Pope Francis chastised for pro-Russian stance

Pope Francis criticised

Mykhailo Podolyak, a senior advisor to Ukrainian President Volodymyr Zelensky, has publicly criticised Pope Francis for his pro-Russian stance.

Ukraine’s Eastern Rite Catholic bishops echoed Podolyak’s comments.

Podolyak firmly rejected any notion of the Vatican mediating in the ongoing Russian war in Ukraine and hinted at possible Russian influence within the Vatican bank.

Podolyak’s criticism stems from Pope Francis’ remarks during a video conference with Russian Catholic youth in St Petersburg, where the Pope praised the legacy of “Great Mother Russia.”

Despite the Pope’s subsequent clarification that he was referring to culture rather than imperialism, Podolyak remained unconvinced.

He argued that the Pope’s position in effect supports Russia’s actions in Ukraine, which are causing harm to Ukrainian citizens.

Furthermore, Podolyak suggested that financial considerations may be influencing the Pope’s stance, hinting at potential Russian investments in the Vatican bank.

However, no specific evidence was provided to support this claim.

Disappointment and pain

While Pope Francis has expressed solidarity with the Ukrainian people throughout the conflict, he has refrained from directly condemning Russia or President Vladimir Putin.

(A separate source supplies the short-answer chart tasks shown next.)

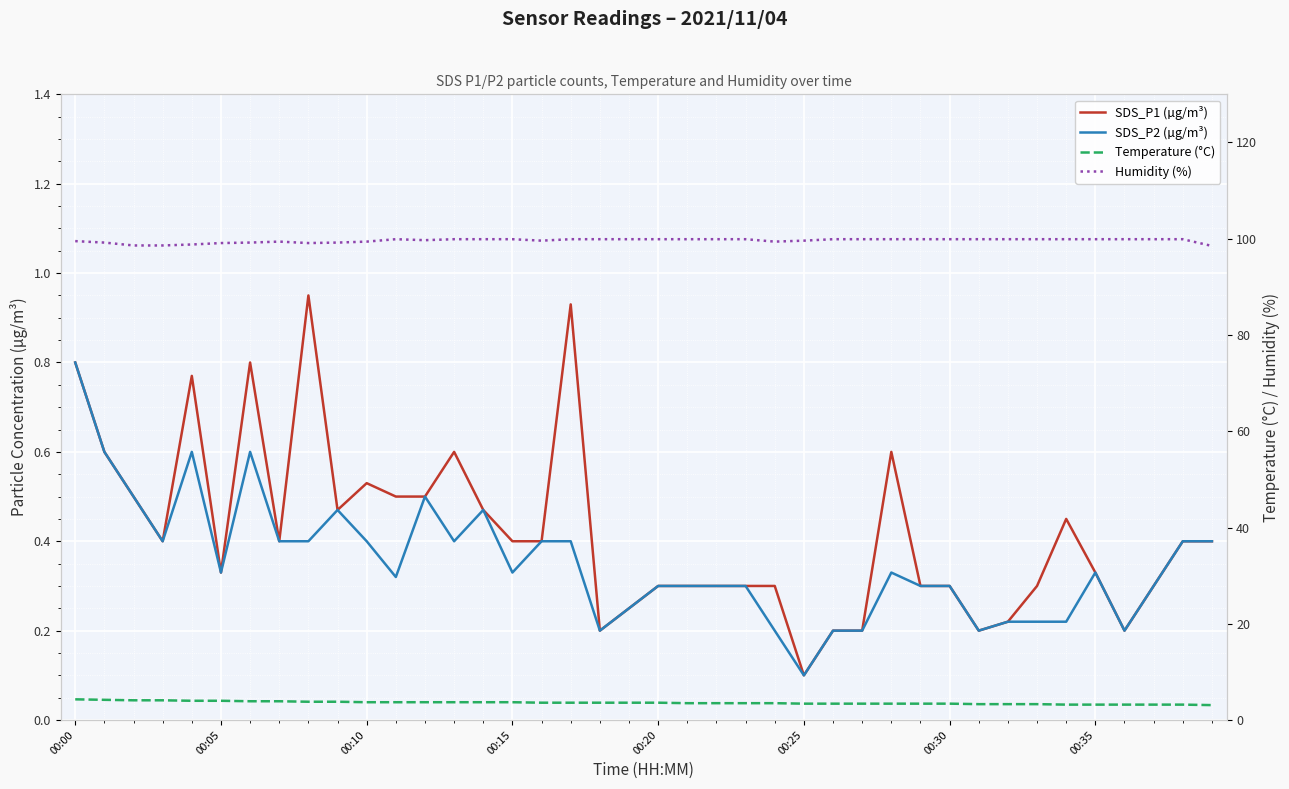

What is the difference between the maximum and minimum values in the SDS_P2 (µg/m³) series?

0.7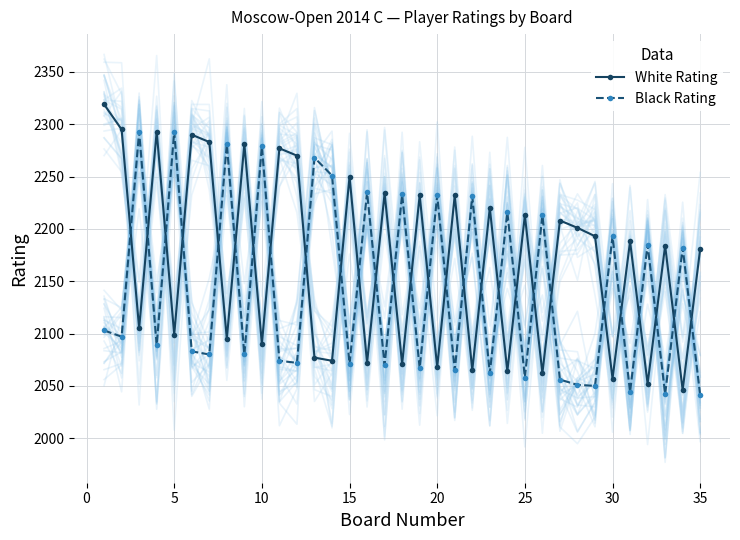

True or false: White Rating has more than 0 points higher than both neighbors.

True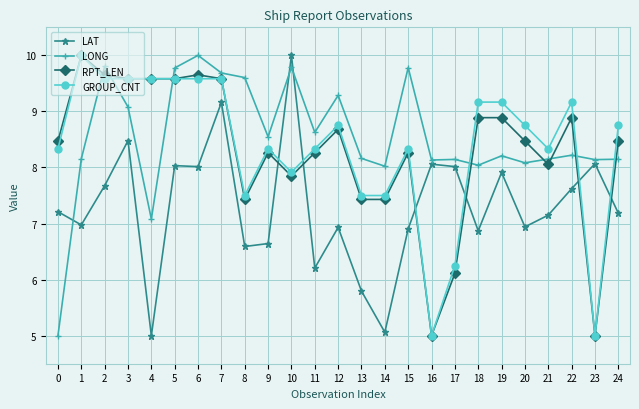

At 2, list the series in order from largest to smallest.

LONG, RPT_LEN, GROUP_CNT, LAT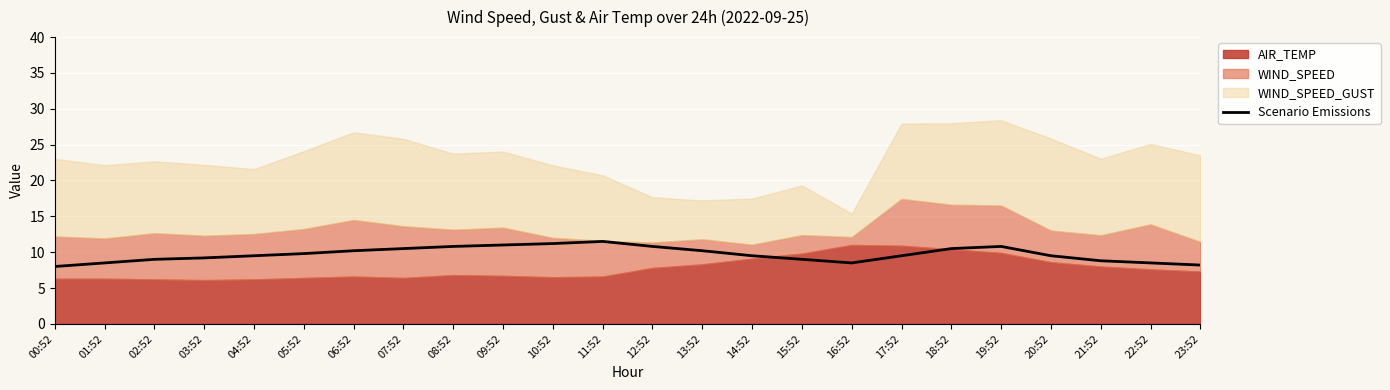

Is it true that Scenario Emissions equals 11.2 at 10:52?

True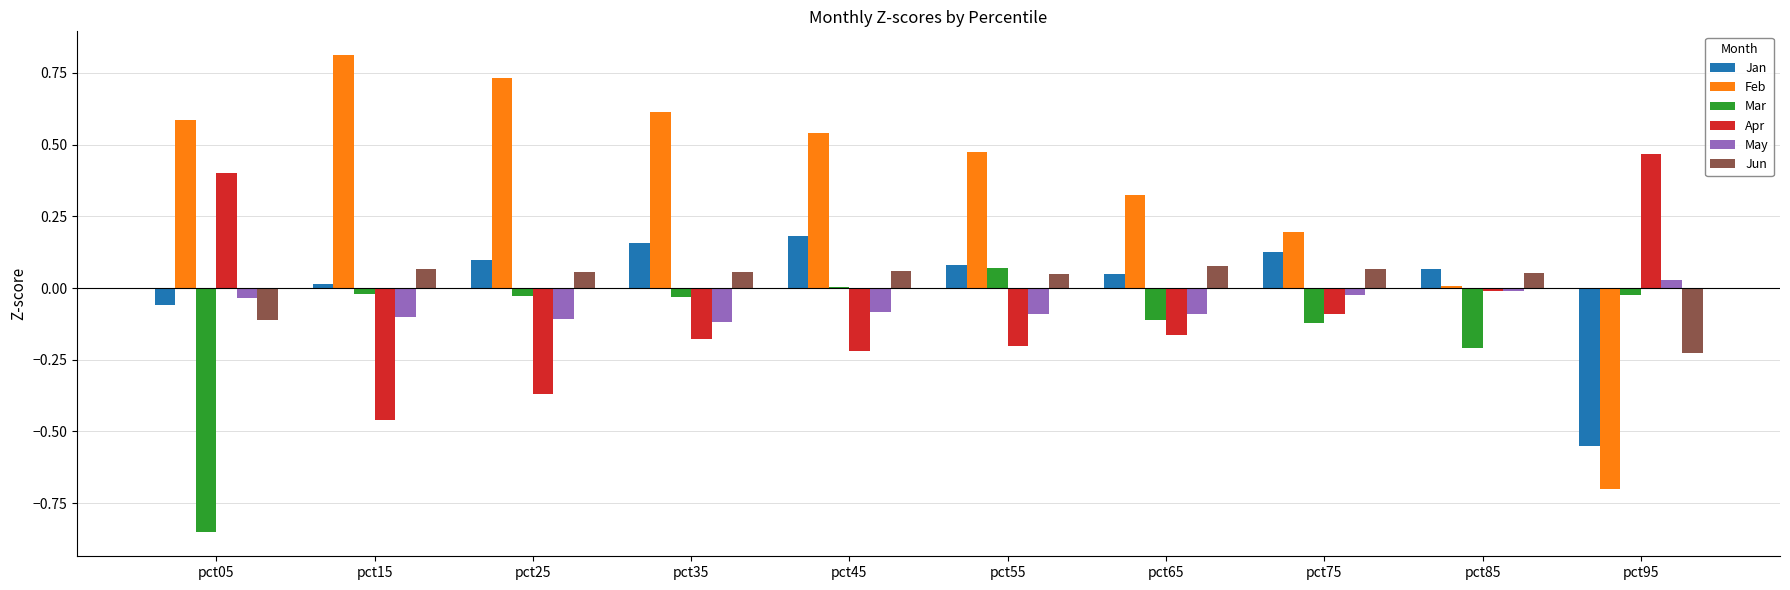

Between pct25 and pct95, which series saw the biggest shift?

Feb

This approach has not only drawn criticism from Ukrainian officials but also disappointed members of his Catholic flock in Ukraine.

The bishops of Ukraine’s Greek Catholic Church, the largest of the Eastern churches in communion with Rome, have voiced concerns about the Pope’s statements. They expressed disappointment and pain over the Pope’s remarks.

The bishops believe the comments are being exploited by Russian propaganda to justify its actions in Ukraine.

The bishops’ statement said they told the pope that certain statements and gestures of “the Holy See and Your Holiness are painful and difficult for the Ukrainian people, who are currently bleeding in the struggle for their dignity and independence.”

The statement quoted the pope as telling the bishops: “The fact that you doubted whom the pope is with was particularly painful for the Ukrainian people. I want to assure you of my solidarity with you and constant prayerful closeness. I am with the Ukrainian people.”